A quick retrospective

It’s 12 years today since my first blog post -- the first post, at least, on a publicly-readable system that we’d recognise as blog now. I had registered this ‘statusq.org’ domain a couple of days before, and started tapping out miscellaneous thoughts with no particular theme, and no expectation of an audience.

I was using Dave Winer’s innovative but decidedly quirky ‘Radio Userland’ software, a package which is long since deceased but was very influential in the early days of blogging and RSS feeds. Over the years I’ve moved the content through a couple of different systems but I think -- I hope -- that all the URLs valid in 2001 still work today! Most of my early posts do not have a title. The convention of giving titles to what we thought of as diary entries wasn’t yet well-established.

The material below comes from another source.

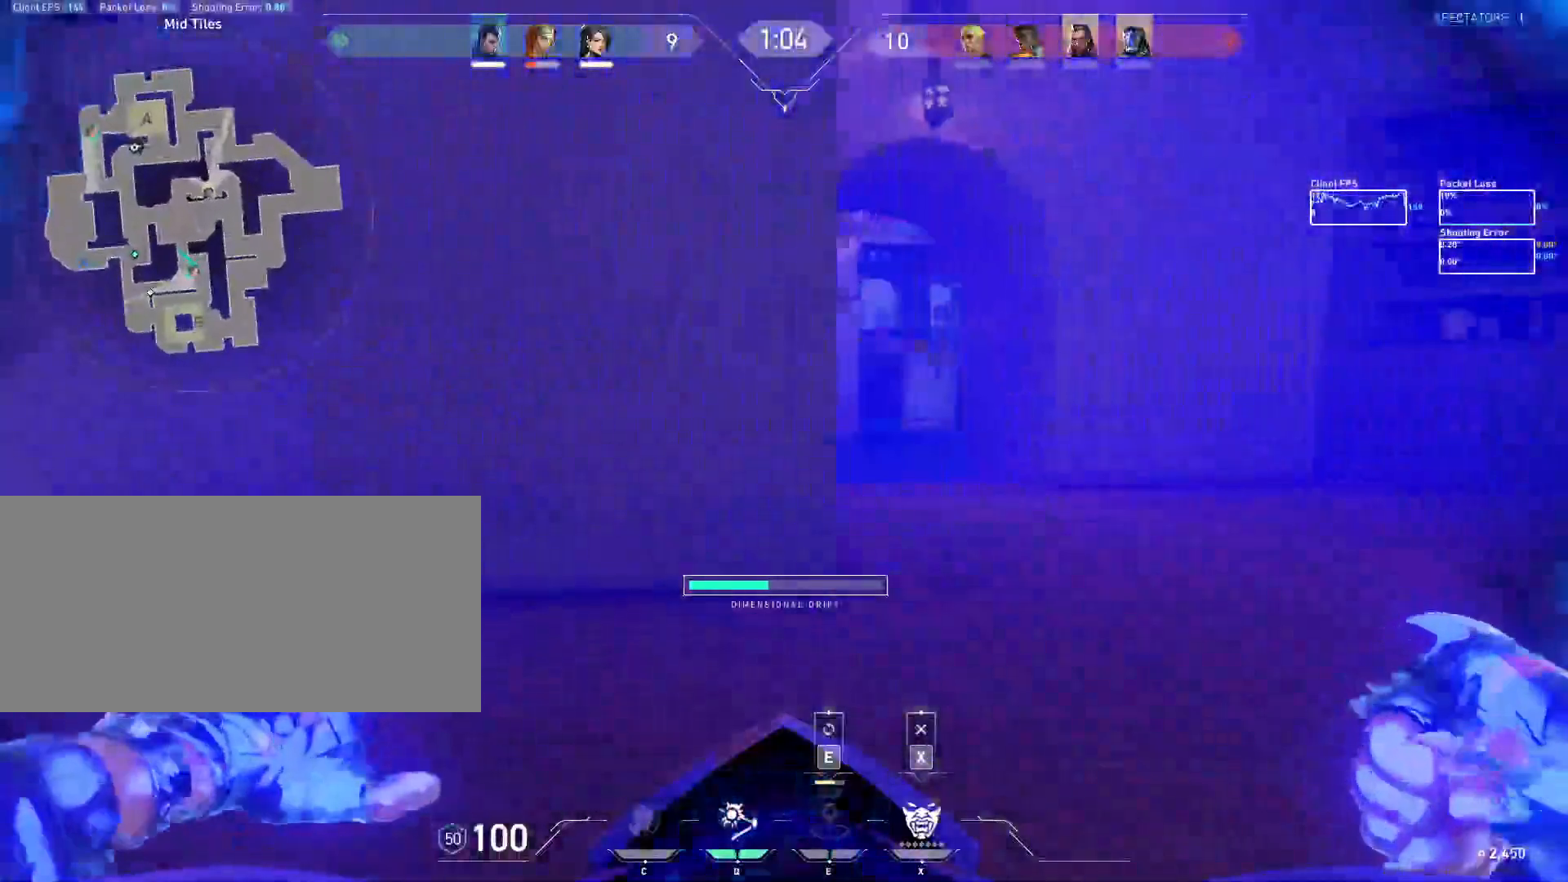
{"keys": ["a", "w"], "mouse": [], "events": [[100, "w", "down"], [267, "d", "up"], [467, "a", "down"]]}
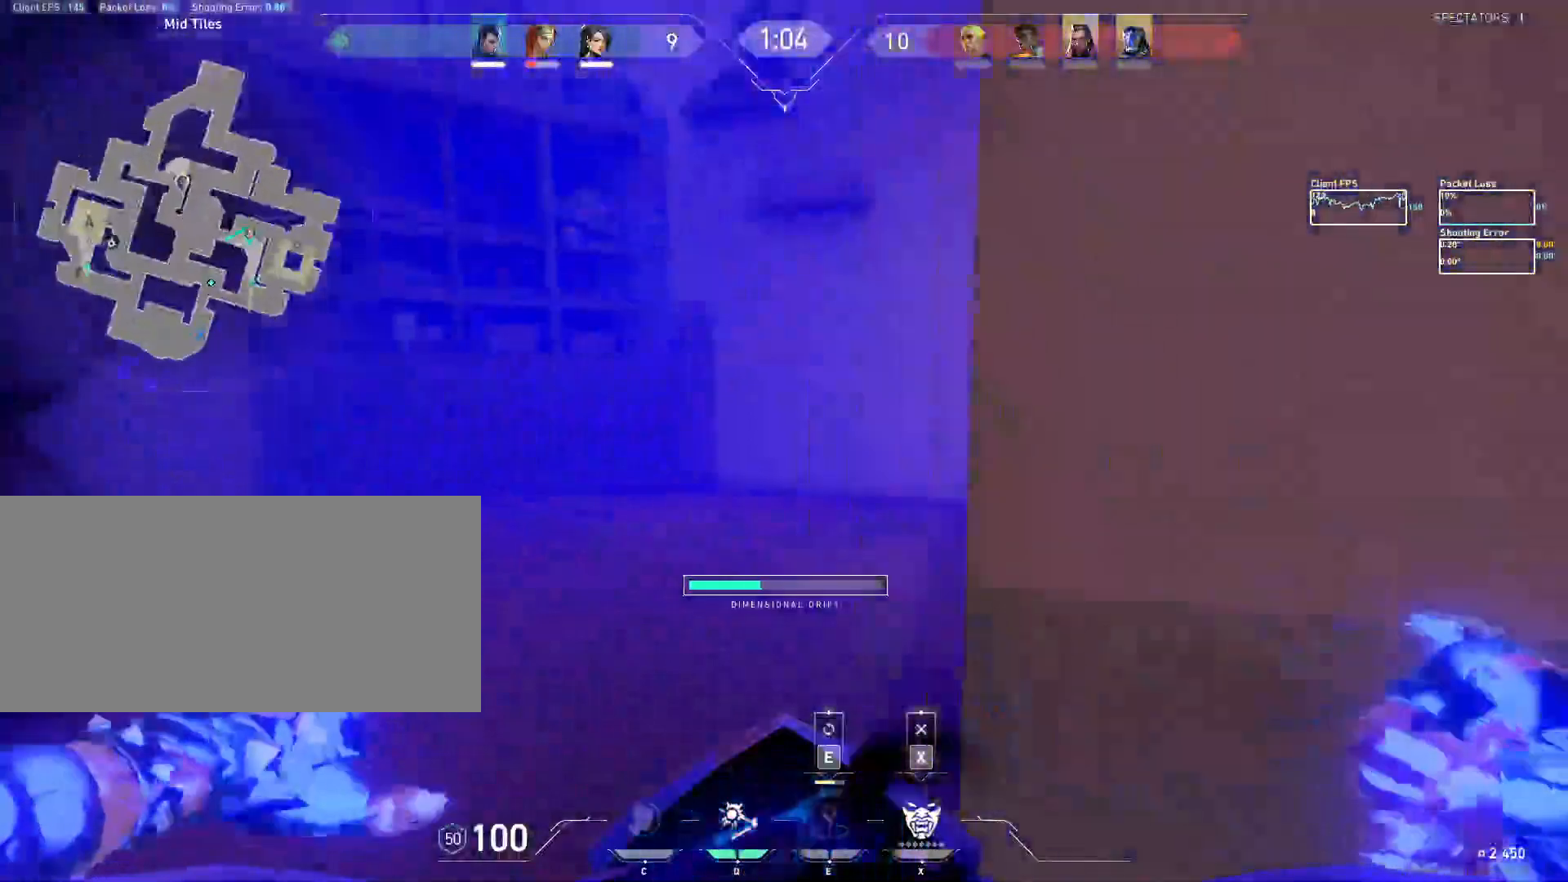
{"keys": ["q", "w"], "mouse": [], "events": [[317, "a", "up"], [417, "q", "down"]]}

Things that caught my attention in the first couple of months included:

  • An appreciation that Windows 2000 was really rather a good operating system. Certainly the best Microsoft had produced so far. (It was also -- though I didn’t know it at the time -- the last version I was to use on a regular basis.) Microsoft were pushing an idea called the ‘Tablet PC’, which was marketing-speak for what had previously been called WebPads, and something called .NET, which was marketing-speak for nobody-knew-what!
  • The importance of this new thing called XML, which was giving the world a standard way to store and transmit structured data. I was at a conference where Steve Ballmer described the major revolutions in computing as The PC, The Gui, The Web, and XML. Well, the brackets have become a bit more curly since then, but it was indeed a major change.
  • Astonishment that, with the upcoming launch of Mac OS X, the world’s largest Unix vendor was about to become, of all people, Apple! I’d been playing with the early beta versions. It’s been my operating system of choice ever since.
  • The bizarre level of press coverage when we announced the impending shutdown of the Trojan Room Coffee pot.
  • A survey saying that less than half of US college students were taking hi-fi systems to college, because they were now listening to music from their PCs instead! It was still nearly a year before an amazing thing called the iPod was to appear, and surprise us all.